Dia mengangkat alis. "Maksudmu serum eksperimental?"

"Ya, aku mengambil sekantong vial dari lab."

Keiko terkejut. "Apakah kamu tahu apa yang akan terjadi jika kamu tertangkap?"

"Aku tidak peduli. Aku akan melakukan apa saja untuk menyelamatkanmu.”

Aku tidak berbohong. Aku baru mengenal gadis itu beberapa jam, tapi ada sesuatu tentang dia, sesuatu yang berharga untuk diselamatkan, bahkan dengan risiko dipenjara atau mati. Lucunya aku tidak pernah mengira aku punya semacam tekad untuk melakukan misi penyelamatan dengan nyawa melayang sebagai risikonya dalam diriku— terutama untuk seorang gadis yang bahkan tidak kucintai. Tetapi setelah mendengar ceritanya, aku tahu bahwa aku akan melakukan apa saja untuknya. Dia membutuhkanku, dan aku akan selalu berada di sisinya.

“Aku tidak percaya kamu akan melakukan semua ini untukku, seorang asing. Luar biasa. Terima kasih." Dia dengan lembut menyentuh lenganku. "Tapi vial itu belum diuji, jadi tidak ada jaminan."

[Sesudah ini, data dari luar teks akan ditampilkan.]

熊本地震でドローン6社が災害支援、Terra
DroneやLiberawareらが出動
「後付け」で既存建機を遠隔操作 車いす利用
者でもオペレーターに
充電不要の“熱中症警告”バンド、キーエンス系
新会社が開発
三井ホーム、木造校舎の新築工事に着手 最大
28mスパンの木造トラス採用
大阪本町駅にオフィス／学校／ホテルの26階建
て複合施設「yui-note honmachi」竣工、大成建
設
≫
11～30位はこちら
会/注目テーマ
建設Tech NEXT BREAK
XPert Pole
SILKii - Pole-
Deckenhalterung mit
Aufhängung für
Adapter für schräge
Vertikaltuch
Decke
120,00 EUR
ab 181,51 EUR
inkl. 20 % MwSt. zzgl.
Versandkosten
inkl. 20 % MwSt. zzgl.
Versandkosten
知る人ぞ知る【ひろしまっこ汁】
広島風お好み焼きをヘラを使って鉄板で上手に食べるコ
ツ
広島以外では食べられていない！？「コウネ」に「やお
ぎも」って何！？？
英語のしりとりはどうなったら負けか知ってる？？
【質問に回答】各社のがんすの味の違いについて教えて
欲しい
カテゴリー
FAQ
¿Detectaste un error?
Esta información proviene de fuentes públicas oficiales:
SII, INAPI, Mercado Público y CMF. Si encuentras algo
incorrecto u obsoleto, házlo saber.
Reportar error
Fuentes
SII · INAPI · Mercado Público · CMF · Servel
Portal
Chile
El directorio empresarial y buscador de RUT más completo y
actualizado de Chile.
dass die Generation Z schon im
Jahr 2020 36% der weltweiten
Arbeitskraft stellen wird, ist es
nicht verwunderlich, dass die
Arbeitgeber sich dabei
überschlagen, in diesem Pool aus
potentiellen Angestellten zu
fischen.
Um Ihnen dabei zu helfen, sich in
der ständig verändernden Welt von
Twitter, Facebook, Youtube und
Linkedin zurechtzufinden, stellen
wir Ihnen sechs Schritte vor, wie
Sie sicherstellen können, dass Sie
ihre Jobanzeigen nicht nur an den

“Dokter yakin batch ini akan berhasil. Dia memberi tahuku bahwa mereka berada di ambang terobosan besar, jadi patut dicoba.”

Dia tersenyum mendengar optimismeku. “Oke, jika kamu berkata begitu. Beri aku obatnya. Aku lebih suka menjadi kelinci percobaan daripada salah satu pengunyah otak di luar sana.”

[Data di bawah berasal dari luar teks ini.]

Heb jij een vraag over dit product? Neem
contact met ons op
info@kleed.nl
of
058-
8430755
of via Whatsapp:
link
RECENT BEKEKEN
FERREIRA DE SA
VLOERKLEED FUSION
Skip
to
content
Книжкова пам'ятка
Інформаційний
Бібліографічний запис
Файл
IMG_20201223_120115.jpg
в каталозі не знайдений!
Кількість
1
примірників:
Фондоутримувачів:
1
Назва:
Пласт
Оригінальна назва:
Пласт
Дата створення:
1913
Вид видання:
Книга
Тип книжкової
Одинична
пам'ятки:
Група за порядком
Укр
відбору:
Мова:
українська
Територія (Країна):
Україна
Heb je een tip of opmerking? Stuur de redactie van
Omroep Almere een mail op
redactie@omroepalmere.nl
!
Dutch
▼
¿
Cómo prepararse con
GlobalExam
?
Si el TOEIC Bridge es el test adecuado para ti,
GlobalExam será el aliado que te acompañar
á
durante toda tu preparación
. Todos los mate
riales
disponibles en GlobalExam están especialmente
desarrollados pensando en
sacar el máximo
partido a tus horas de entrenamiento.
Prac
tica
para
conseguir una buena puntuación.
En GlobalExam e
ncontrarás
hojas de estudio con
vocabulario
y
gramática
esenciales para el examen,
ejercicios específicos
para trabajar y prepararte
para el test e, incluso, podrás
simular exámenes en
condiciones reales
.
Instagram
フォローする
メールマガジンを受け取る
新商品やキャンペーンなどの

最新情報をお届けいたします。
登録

“Aku tidak bisa, Kei. Masih terlalu awal. Virus harus ada di sistemmu untuk… yah, perlu waktu sebelum obatnya bekerja.” Aku tidak tega mengatakan kepadanya bahwa obat itu tidak dapat diberikan kepadanya sampai dia berubah menjadi zombie, proses yang biasanya memakan waktu sekitar lima hari dengan mutasi virus sekarang. Ya, dia punya hak untuk tahu, tapi tidak sekarang.

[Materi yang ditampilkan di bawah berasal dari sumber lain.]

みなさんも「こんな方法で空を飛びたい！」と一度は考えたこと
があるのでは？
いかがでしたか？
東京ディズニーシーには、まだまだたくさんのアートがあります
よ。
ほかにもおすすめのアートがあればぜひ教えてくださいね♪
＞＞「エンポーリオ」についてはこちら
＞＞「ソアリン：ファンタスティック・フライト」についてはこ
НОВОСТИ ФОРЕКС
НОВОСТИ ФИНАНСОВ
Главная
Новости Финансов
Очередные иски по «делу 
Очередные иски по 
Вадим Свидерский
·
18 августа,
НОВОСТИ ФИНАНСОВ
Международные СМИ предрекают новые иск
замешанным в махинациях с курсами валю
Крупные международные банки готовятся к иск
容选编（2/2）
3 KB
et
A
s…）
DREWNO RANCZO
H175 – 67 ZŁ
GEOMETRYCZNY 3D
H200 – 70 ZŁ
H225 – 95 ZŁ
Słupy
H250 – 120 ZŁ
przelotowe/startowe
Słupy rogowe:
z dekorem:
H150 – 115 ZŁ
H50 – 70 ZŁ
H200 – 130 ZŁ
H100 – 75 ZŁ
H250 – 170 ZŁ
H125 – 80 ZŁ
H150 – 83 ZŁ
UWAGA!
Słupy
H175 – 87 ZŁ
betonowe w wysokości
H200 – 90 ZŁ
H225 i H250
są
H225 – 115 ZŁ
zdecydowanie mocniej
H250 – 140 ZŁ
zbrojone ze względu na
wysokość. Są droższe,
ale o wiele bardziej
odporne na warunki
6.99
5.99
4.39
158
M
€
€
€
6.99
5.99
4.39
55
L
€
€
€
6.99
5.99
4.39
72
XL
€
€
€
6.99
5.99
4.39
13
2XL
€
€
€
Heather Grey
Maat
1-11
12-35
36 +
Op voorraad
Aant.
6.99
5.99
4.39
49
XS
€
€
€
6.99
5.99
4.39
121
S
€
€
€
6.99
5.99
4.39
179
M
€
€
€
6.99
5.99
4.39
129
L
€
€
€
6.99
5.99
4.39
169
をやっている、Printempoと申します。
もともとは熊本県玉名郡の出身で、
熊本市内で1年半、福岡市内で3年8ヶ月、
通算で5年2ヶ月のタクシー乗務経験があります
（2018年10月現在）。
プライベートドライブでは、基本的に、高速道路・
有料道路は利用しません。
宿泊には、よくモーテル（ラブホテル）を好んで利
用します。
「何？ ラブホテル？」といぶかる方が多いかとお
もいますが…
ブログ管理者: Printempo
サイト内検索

Perlu waktu? Berapa lama sebelum kamu memberikannya padaku?” dia bertanya, lebih terdengar panik dan menuntut.

“Sebentar lagi.”

"Kau tahu aku tidak punya waktu sebanyak itu." Dia memasang kembali perbannya dan merekatkan plester kuat-kuat. “Bersikaplah realistis, Bay. Kamu tahu aturannya. Aku sudah terpapar. Mereka akan segera membunuhku, tentu saja secara manusiawi.”